Under the Wire Special Edition -
A Nurse Whistleblower speaks
https://rumble.com/vhn2ux-under-the-wire-special-edition-a-nurse-whistleblower-speaks.html
~85mins
An Australian nurse who has worked around the world in many developing countries and was employed in the UK from the beginning of the plandemic, discusses what she saw. She witnessed the terrible treatment of the sick and elderly during that time, potentially leading to unnecessary deaths and great misery.
On her return to Australia, she experienced and witnessed similar traumatic practices.
Her career at risk, she has taken the brave action of going public to warn others and to also hopefully encourage more health professionals to break the wall of silence imposed on them by their profession.
Has been a nurse for 40 years.
Nurses used to be patient advocates; now they are told what to think, what to believe. She finds this hard to take: "nursing comes from the heart, not from the head." Talks about people leaving the profession because of these changes.
Re Covid care:
Jan-Feb 2020
UK wards were overflowing (prior to Covid), whatever their illness, they all had pneumonia (Covid?).
Staff were furloughed if they were immunocompromised (1/3 of all workers); also black people (they were considered to be at greater risk than white - she doesn't know why). Result: labor shortage.
They put many people from hospitals into nursing care homes or hospital. Many people who were moved died. From Covid? Unclear.

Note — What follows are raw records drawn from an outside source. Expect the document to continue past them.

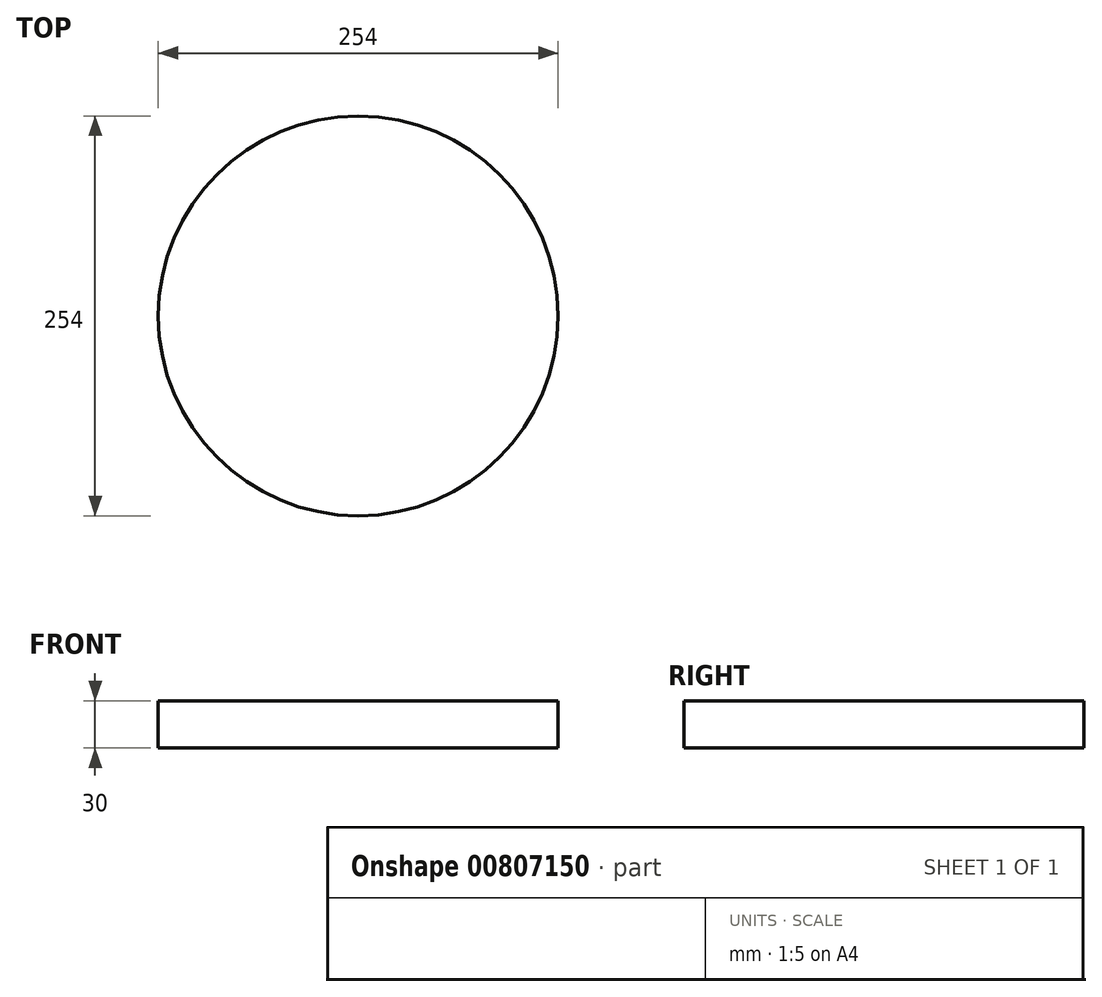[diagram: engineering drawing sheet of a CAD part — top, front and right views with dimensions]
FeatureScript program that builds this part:
annotation { "Feature Type Name" : "Feature", "Feature Type Description" : "" }
export const myFeature = defineFeature(function(context is Context, id is Id, definition is map)
    precondition{}
    {
        {
            var Q0;
            Q0=qCreatedBy(makeId("Top.planeOp"),FACE);
            var sketch = newSketch(context, id + "F0", { "sketchPlane" : qUnion([Q0])});
            skCircle(sketch, "E0", {"center": v(0, 0) * mm, "radius": 127 * mm});
            skSolve(sketch);
        }
        {
            var Q0;
            Q0=qSketchRegion(id+"F0",true);
            extrude(context, id + "F1", {"entities" : qUnion([Q0]), "depth" : 30 * mm, "offsetDistance" : 25.4 * mm});
        }
    });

Then the entire country closed down, people were scared. The gov't took control.
Also, there was no PPE. Why? "It's been bled dry. There's nothing left."
(much better in Australia)
Wards: Many people in hospital were anti-biotics or fluids; marked DNR
[just Covid patients or everyone who was gravely ill? unclear but clear that this was a disaster]
She spoke up when others wouldn't. People were too scared - of getting this "dread disease" or losing their jobs. There was a lot of people sick but wasn't really different than flu deaths.
When family can't be in hospital, care does not get monitored. Family makes sure family members gets treated properly. No visiting was allowed.